Doch als ich weiterlese, trifft es mich wie ein Stich ins Herz:

Hallo kulta!

Du weißt, wie sehr ich dich vermisse und ich weiß auch, wie sehr Du mich vermisst und ja, ich habe Dir versprochen, dass Du diesen Winter bei mir in Helsinki verbringst, aber das Jugendamt hat es mir schon wieder verboten. Deine Mutter hat sich wohl weiterhin beschwert und gesagt, ich hätte dich tausendmal angerufen und belästigt, obwohl Du es nicht wolltest. Aber bitte lass jetzt nicht deine ganze Wut an deiner Mutter aus, dadurch wird es nicht besser.

Ich wollte Dir eigentlich bessere Nachrichten schicken, aber selbst die anderen Jungs aus der Band können nur sagen, dass sie ihren kleinen Teufel vermissen. Ich soll dir von allen, aber besonders von Jaro schöne Grüße bestellen!

Ich hoffe, deine Mutter überlegt es sich nochmal.

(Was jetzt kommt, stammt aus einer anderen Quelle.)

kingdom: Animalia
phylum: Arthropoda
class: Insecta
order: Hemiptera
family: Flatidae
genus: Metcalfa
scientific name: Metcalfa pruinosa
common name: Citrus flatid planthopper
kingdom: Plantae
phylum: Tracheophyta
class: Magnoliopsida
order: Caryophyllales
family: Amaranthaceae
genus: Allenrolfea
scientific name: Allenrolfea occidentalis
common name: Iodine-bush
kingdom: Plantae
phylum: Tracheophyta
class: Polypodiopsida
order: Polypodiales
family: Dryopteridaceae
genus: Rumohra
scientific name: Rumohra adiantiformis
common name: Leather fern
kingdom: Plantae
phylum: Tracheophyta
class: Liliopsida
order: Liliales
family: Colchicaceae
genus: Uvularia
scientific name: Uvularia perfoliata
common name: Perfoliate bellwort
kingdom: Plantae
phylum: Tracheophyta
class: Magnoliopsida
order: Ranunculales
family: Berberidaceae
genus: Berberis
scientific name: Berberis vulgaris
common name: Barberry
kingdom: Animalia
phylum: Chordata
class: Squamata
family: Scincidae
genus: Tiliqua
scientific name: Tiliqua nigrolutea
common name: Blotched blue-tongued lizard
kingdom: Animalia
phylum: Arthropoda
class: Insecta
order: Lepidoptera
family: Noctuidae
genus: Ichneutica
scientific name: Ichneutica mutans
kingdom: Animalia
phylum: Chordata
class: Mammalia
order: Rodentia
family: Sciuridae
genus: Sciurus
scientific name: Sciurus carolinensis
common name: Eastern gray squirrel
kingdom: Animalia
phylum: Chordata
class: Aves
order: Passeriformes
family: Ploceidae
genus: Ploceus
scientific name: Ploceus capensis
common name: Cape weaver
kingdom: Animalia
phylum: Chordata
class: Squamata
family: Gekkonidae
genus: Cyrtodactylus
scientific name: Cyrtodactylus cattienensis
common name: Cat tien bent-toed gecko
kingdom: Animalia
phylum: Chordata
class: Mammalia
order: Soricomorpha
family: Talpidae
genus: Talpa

Wahrscheinlich werde ich sie morgen auch noch anrufen und zur Rede stellen.

Ich hab dich lieb, pass auf dich auf!

Hyvää yötä, Papa!

PS: Du bist nicht allein und das wirst du auch nie werden!

„Ich wusste es!", wutentbrannt klappe ich den Laptop zu. Ich stelle ihn auf den Nachttisch neben meinem Bett und schmeiße mich in die Kissen. Langsam kullert eine Träne meine Wange hinab. In den folgenden fünf Minuten liege ich einfach nur auf meinem Bett und weine. Ich weine, weil ich nicht zu meinem Vater darf. Ich weine, weil ich meine Freunde nicht wiedersehe. Ich weine, weil ich das Gefühl habe die ganze Welt hasst mich. Aber vorallem weine ich, weil ich enttäuscht bin, enttäuscht von meiner Mutter.

Doch dann fasse ich einen Entschluss; Ich werde zu Papa fahren, ob Mama mich lässt oder nicht. Ich muss einfach wieder nach Helsinki, wieder zu Jaro, wieder zu den Jungs, wieder zur Musik!

Erneut klappe ich den Laptop auf und suche die schnellste Verbindung nach Helsinki heraus. Nach einiger Zeit finde ich sogar ein ganz annehmbares Angebot. Gott sei dank habe ich ein eigenes Konto, sodass ich einfach meine Daten eingeben kann und meine Mutter wirklich nichts mitbekommt. Nur noch den Button zum Bestätigen klicken, dann habe ich es geschafft. Dann werde ich meinen Vater und meine Freunde in einer Woche in Helsinki wieder in die Arme schließen können. BESTÄTIGT.

Ich lächle und küsse den Bildschirm. Jetzt muss ich nur noch diese eine Woche aushalten mich nicht zu versprechen und dann bin ich der glücklichste Mensch auf Erden. Zufrieden fahre ich den Laptop wieder herunter und verstecke ihn im Schrank. Gerade rechtzeitig, denn als ich mich an die Hausaufgaben setzen will, öffnet sich meine Zimmertür.

„Was willst du?", frage ich ohne mich umzudrehen.

„Hoi, ich habe dich vermisst!", höre ich eine Stimme hinter mir, die mir ein angenehmes Gefühl verpasst.